Mamo Wolde starb am Sonntag in Äthiopiens Haupstadt Addis Abeba daheim, in
seinem kleinen Lehmhaus. Eine Agentur, welche die Nachricht vom Ableben des 70
oder 71 Jahre alt gewordenen Marathon-Olympiasieger von Mexico-City 1968
mitteilte, zitierte als Quelle das nationale Radio, in der es auch hieß,
dass der Tod auf "natürliche Gründe" zurück zu
führen sei. Das war ein notwendiger Hinweis bei einem Mann, der erst
Anfang dieses Jahres nach einer fast zehnjährigen Haft das
Zentralgefängnis hatte verlassen können.
Wolde Leben umspannte den weiten Bogen vom Triumph zur Tragik. Dazu
genügte es, dass er zwei Herren diente, als Mitglied der Palastwache bis
1974 dem Kaiser Haile Selassie und danach 17 Jahre lang als
Armee-Angehöriger dem 1991 weg gejagten kommunistischen Machthaber
Mengistu. Nachdem Wolde schon drei Jahre ohne Anklageerhebung inhaftiert war,
entstand Mitte der Neunziger Jahre eine Welle der Sympathie, die darin
gipfelte, ihn, vergeblich, als Ehrengast zu den Olympischen Spielen 1976 nach
Atlanta einzuladen. Die Weltdachorganisationen der Olympier und Leichtathleten
sowie Amnesty International wiesen öffentlich auf das Unrecht hin.

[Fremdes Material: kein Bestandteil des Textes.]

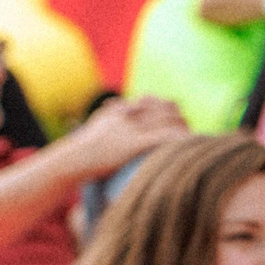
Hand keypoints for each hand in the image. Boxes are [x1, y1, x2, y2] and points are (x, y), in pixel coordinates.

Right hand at [63, 94, 188, 178]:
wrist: (69, 161)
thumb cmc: (73, 156)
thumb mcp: (87, 136)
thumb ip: (101, 128)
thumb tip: (100, 130)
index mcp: (117, 110)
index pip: (147, 102)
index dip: (163, 107)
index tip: (172, 112)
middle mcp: (128, 114)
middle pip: (162, 108)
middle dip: (177, 116)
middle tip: (186, 125)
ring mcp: (133, 128)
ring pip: (168, 121)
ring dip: (183, 127)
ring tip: (195, 135)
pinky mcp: (136, 142)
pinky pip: (166, 137)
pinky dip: (181, 138)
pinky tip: (193, 143)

Erst die Recherchen des amerikanischen Journalisten Mike Wise, dessen
Artikel die New York Times am 24. März 1999 veröffentlichte, brachte
Licht in das Dunkel. Wolde gehörte in den Jahren 1978/79 eine
Armee-Einheit an, die sogenannte Konterrevolutionäre aufspürte. Eines
Nachts erhielt ein Soldat aus seiner Gruppe von dem Vorgesetzten den Befehl,
einen vor ihm gefesselt liegenden Studenten zu erschießen, und so geschah
es. Daraufhin erging die Aufforderung an den dabei stehenden Olympiasieger,
einen zweiten Schuss abzufeuern. "Um sicher zu gehen." Das
gehörte damals zur Routine. Über den weiteren Verlauf gab es bei der
Rekonstruktion vor dem Hohen Gericht in Addis Abeba, das 1999 endlich Anklage
erhob im Rahmen der "Roter Terror-Verfahren", unterschiedliche
Aussagen. Ein Zeuge bestätigte den auf Mord plädierenden
Staatsanwalt, den Wise ebenfalls aufsuchte und ihn mit der Aussage zitierte:
"Ich gebe mein Genick, dass Woldes Fall auf nichts als Tatsachen
beruht." Wolde selbst aber bestritt vehement seine Mitschuld, ja, er habe
überhaupt keine Kenntnis von dem furchtbaren Geschehen. Dem Journalisten
Wise sagte Woldes Frau unterdessen bei einem Besuch, dass er ihr davon
berichtete, er habe den Schuss abgefeuert, jedoch absichtlich in den Boden
geschossen habe.
Dies legt den Schluss nahe, dass sich der berühmte Sportler zumindest
am Tatort befand. Sein vom Internationalen Olympischen Komitee bereit
gestellter Verteidiger, der äthiopische Rechtsanwalt Atnafu Bogale,
ließ diesen Umstand bei seiner Strategie vor Gericht auch nicht
außer acht. "Selbst wenn er das Verbrechen begangen haben sollte,
tat er es nicht freiwillig. Er könnte dazu gezwungen worden sein. Das ist
unsere Position."
Das Gericht verurteilte Wolde zu sechs Jahren Haft. Vielleicht war es dabei
noch gnädig, vielleicht aber war es viel zu viel. Er war ein kranker alter
Mann geworden, den in der wieder gewonnenen Freiheit eine 30 Jahre alte Ehefrau
und zwei Kinder empfingen. Eine chronische Bronchitis und Magen- und
Leberbeschwerden hatten den einmal durchtrainierten Körper ausgezehrt.
Mamo Wolde war Olympiasieger im Marathonlauf 1968 in Mexico City in
2:20.26.4 und 1989 als Ehrengast beim BERLIN-MARATHON. Damals zierte sein
Portrait die Medaillen und Urkunden, die alle Teilnehmer erhielten.